BOND: But surely one letter must have come some day and you said, "Hey, this is something."

COLE: Well, it wasn't a letter that came in quite that way. It was pretty dramatic in the sense that I had gone to Brazil, and had agreed, willingly, to go for a divination -- anthropologists can't resist these opportunities. And ended up in a room where Maruca "read" my life and told me that I would shortly change my career. I said "This woman has got to be meshugganah. I'm a professor. I'm going back to Hunter. I like my work." She also told me that I would shortly remarry. Then I knew she was off. That was not an institution that I intended to be engaged in again.

I returned -- oh, she also said -- she was a black Brazilian woman, holding her hand to her other hand she also said " -- and you will do great things for our people. And you will do work that women in your country rarely do." So I thought "Well, this has been interesting, but come on."

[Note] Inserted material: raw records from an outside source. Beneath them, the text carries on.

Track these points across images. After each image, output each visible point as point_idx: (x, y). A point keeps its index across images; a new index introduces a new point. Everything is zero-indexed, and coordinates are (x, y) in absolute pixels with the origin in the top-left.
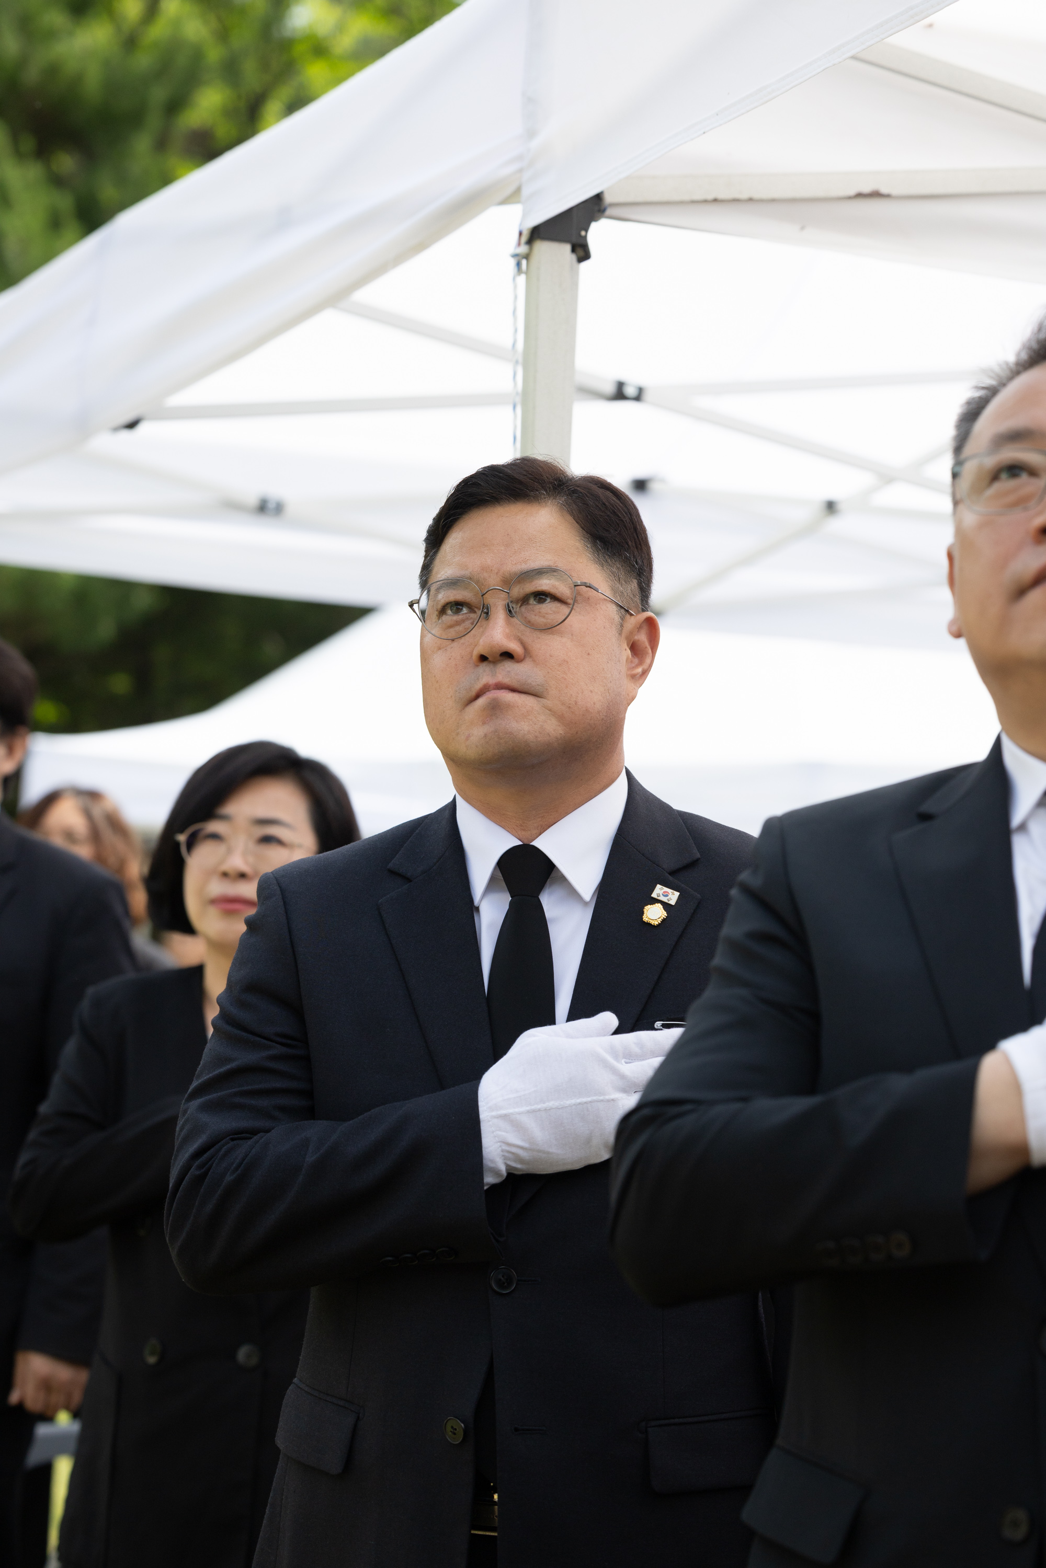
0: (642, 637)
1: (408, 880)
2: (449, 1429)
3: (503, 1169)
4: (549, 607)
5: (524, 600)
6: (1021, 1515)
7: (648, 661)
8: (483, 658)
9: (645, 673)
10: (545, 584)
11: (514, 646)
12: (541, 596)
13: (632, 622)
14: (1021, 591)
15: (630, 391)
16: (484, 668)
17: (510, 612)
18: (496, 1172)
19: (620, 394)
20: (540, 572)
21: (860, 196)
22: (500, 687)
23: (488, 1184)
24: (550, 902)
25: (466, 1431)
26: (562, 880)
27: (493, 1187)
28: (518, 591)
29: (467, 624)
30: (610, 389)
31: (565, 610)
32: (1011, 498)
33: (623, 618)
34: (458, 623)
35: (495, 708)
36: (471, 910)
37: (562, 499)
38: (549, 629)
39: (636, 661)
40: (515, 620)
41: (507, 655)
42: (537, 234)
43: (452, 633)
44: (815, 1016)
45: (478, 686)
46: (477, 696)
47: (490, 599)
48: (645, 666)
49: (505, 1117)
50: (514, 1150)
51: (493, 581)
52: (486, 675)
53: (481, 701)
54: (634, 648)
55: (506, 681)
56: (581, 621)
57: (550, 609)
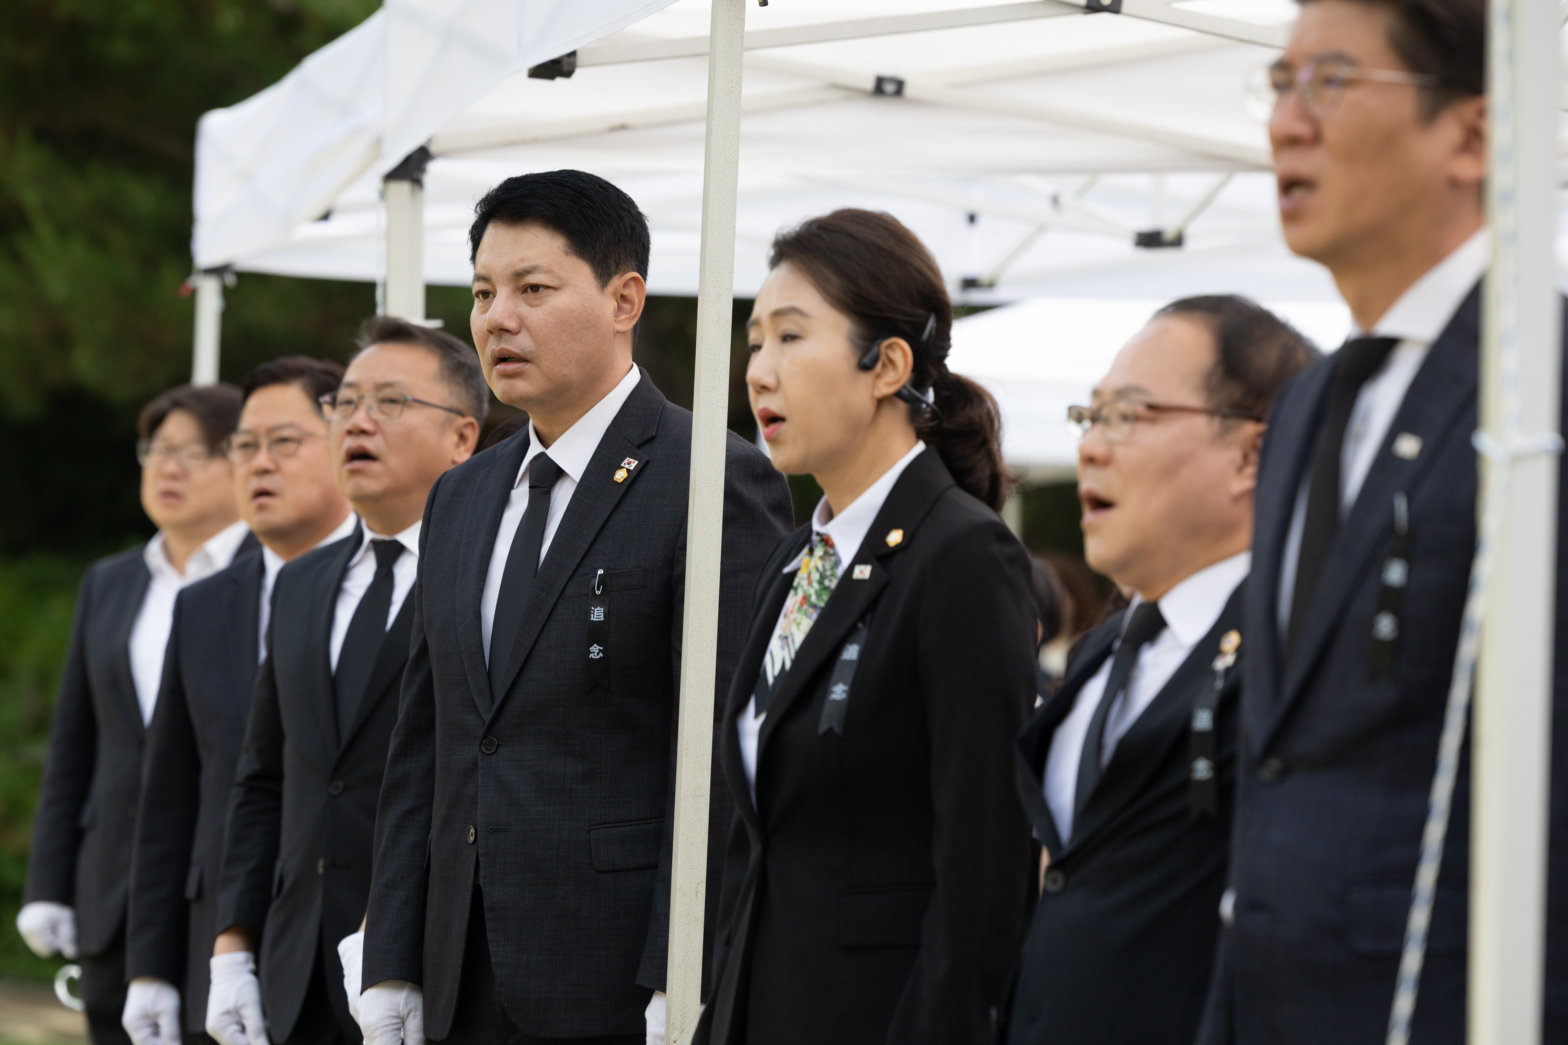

I leave Brazil, São Paulo, actually went into Bahia and then back to Hunter, when I walked into my office my desk was filled with little notes saying "call Donna Shalala" about the presidency of Spelman. Donna at that moment was the president of Hunter. "Call Marian Wright Edelman about the presidency at Spelman." So I thought, "Why do I have all these notes?" Well, when I began to return the phone calls it was clear that I was being asked to consider being a candidate for the presidency of Spelman. The rest is "herstory". Except -- that I need you to know that, before I began the presidency, I had one more trip to Brazil that I had to take. It was a promise that I had made to take Betty Forbes, who you may know is married to James Forbes of Riverside Church --

BOND: Right.

COLE: -- to take Betty and the Ecumenical -- Ebony Ecumenical choir to Rio. So I did. And I had a window about like this. And I got on a plane and I flew to Sao Paulo and I went right back to the home of Maruca. And I'm getting out of the car screaming "Maruca, Maruca, wait 'til I tell you about the presidency of Spelman!" because I had been appointed -- and she just said "Shhh -- I know."

Now do with that as you will. I can only tell you that I did not consciously think I want to be a college president. And when the presidency of Spelman was at least a possibility for me, it was not a college presidency that I was interested in. I was interested in Spelman.